Returning to Austin after almost 17 years away, Adams — not surprisingly —found it to be a very different town from the one she left. “The city seems a lot more vibrant and alive,” she says, “booming with excitement.”
Adams sees more vibrancy and ambition not only in the town, but specifically at the Blanton, too. “I really think that the director has taken the bit in her teeth and has decided this will be the place in Austin to get things done,” she says.
From the sound of it, Adams is looking to get things done, too. While she will start by working on a part-time basis and traveling back and forth from Arizona, she plans to relocate herself and family to Austin full-time in the next few years. In the meantime, she will be spending plenty of time on the ground in Austin — a week every two weeks, a few days here and there; she points out that one of the important parts of the job is to be immersed in the community, “to be an educator, and to talk to people.”

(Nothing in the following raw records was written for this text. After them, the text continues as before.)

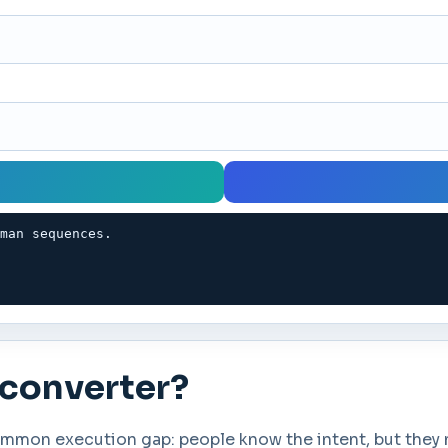
oman sequences.
 converter?
mon execution gap: people know the intent, but they ne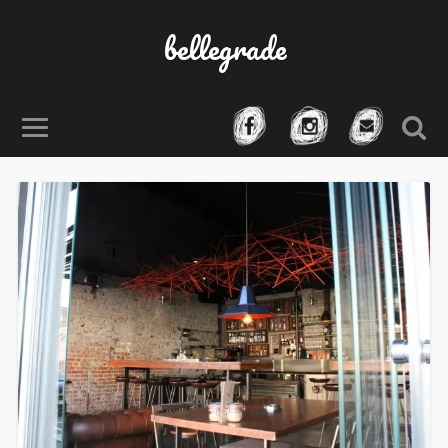
bellegrade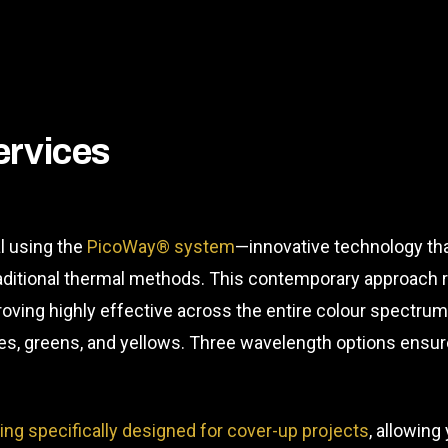
ervices
l using the
PicoWay® system
—innovative technology tha
raditional thermal methods. This contemporary approach 
roving highly effective across the entire colour spectrum
blues, greens, and yellows. Three wavelength options ens
ding specifically designed for cover-up projects
, allowing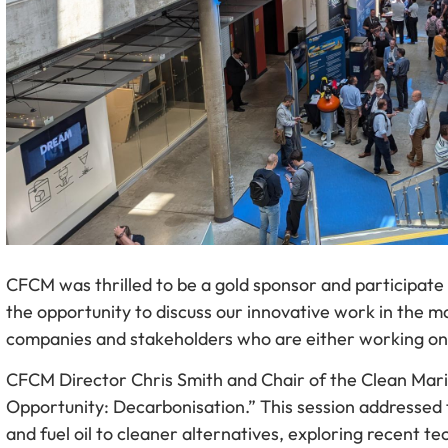
CFCM was thrilled to be a gold sponsor and participate
the opportunity to discuss our innovative work in the 
companies and stakeholders who are either working on 
CFCM Director Chris Smith and Chair of the Clean Mar
Opportunity: Decarbonisation.” This session addressed t
and fuel oil to cleaner alternatives, exploring recent 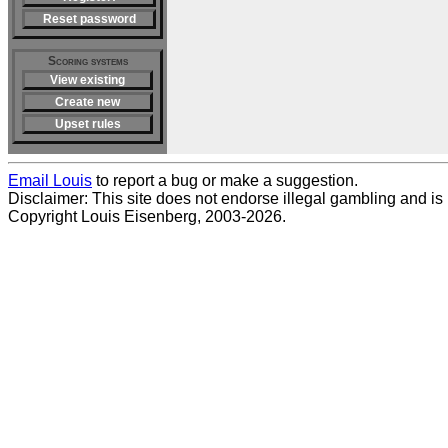
Reset password
Scoring systems
View existing
Create new
Upset rules
Email Louis
to report a bug or make a suggestion.
Disclaimer: This site does not endorse illegal gambling and is no
Copyright Louis Eisenberg, 2003-2026.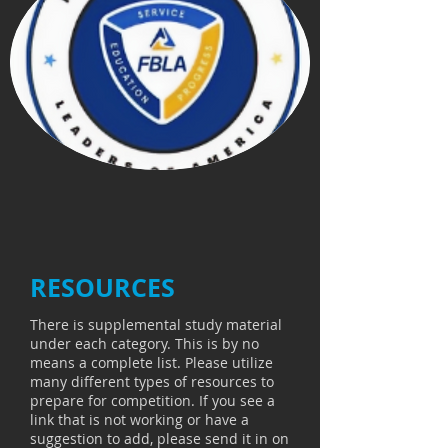
RESOURCES
There is supplemental study material
under each category. This is by no
means a complete list. Please utilize
many different types of resources to
prepare for competition. If you see a
link that is not working or have a
suggestion to add, please send it in on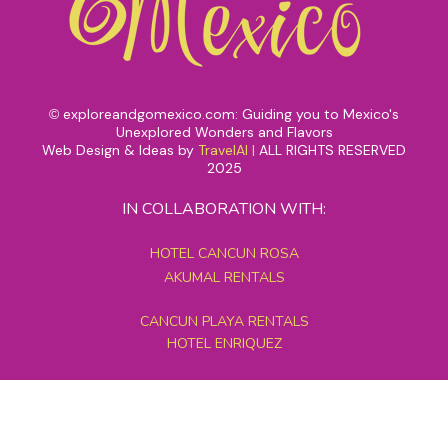
exploreandgomexico.com: Guiding you to Mexico's
©
Unexplored Wonders and Flavors
Web Design & Ideas by
TravelAI
|
ALL RIGHTS RESERVED
2025
IN COLLABORATION WITH:
HOTEL CANCUN ROSA
AKUMAL RENTALS
CANCUN PLAYA RENTALS
HOTEL ENRIQUEZ
MEXICO GRAND TOURS
MAYAN PYRAMID HOTEL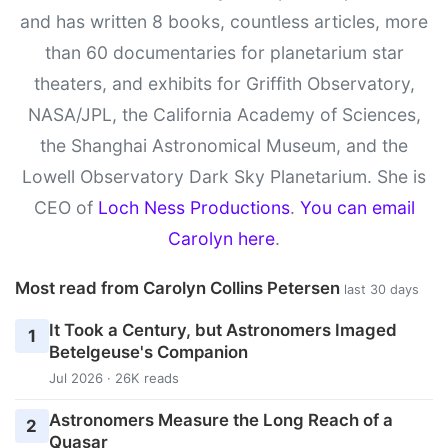
and has written 8 books, countless articles, more
than 60 documentaries for planetarium star
theaters, and exhibits for Griffith Observatory,
NASA/JPL, the California Academy of Sciences,
the Shanghai Astronomical Museum, and the
Lowell Observatory Dark Sky Planetarium. She is
CEO of
Loch Ness Productions
.
You can email
Carolyn here
.
Most read from Carolyn Collins Petersen
last 30 days
It Took a Century, but Astronomers Imaged
1
Betelgeuse's Companion
Jul 2026 · 26K reads
Astronomers Measure the Long Reach of a
2
Quasar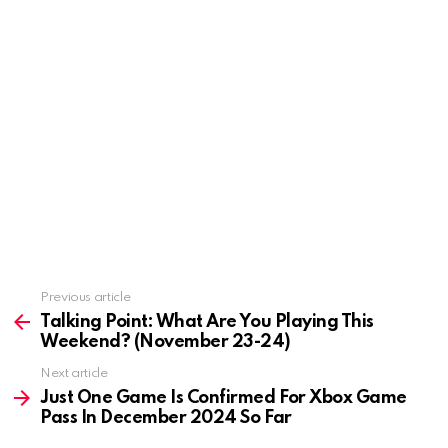
Previous article
See
more
Talking Point: What Are You Playing This
Weekend? (November 23-24)
Next article
Just One Game Is Confirmed For Xbox Game
Pass In December 2024 So Far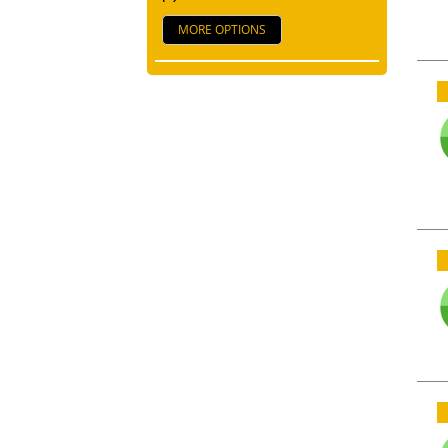
MORE OPTIONS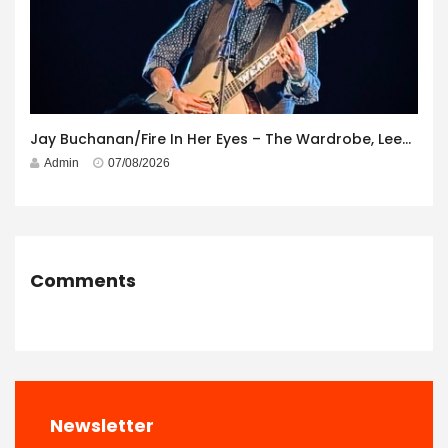
Jay Buchanan/Fire In Her Eyes – The Wardrobe, Leeds – 29th July 2026
Admin
07/08/2026
Comments
Newsletter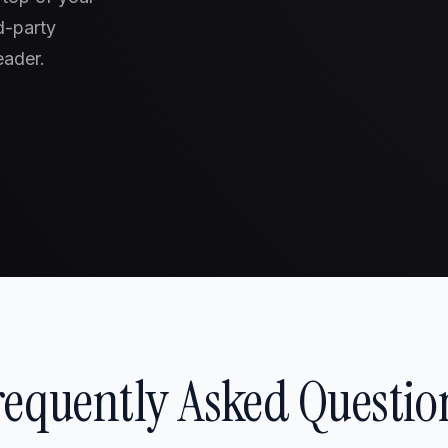
d-party
eader.
requently Asked Questio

Adams' specialty is postwar and contemporary art, and she is looking forward to making that focus a part of the program. She’s excited about the versatility the Blanton offers and plans on a variety of exhibits. Because of the depth of research available at the university, the Blanton can handle historical, extensively researched shows, “while at the same time they can have fun, exciting contemporary art shows” she explains.
While she wouldn’t comment on the specifics of anything she has planned for 2014, Adams wants to showcase things that are "going on outside of MOMA or in Houston … things that are newer, more exciting, that the bigger places aren’t interested in doing.” An example? Some of the great drawing going on in Colombia right now.
Adams sees a newer, more awake Austin and art world than when she last spent time here, and it’s a good thing: “Austin deserves good art and high standards … having spent many years being overshadowed by other places, like Houston, Austin deserves some really spectacular art to go see, to be a part of and to learn about.” We’re looking forward to seeing what Adams brings us.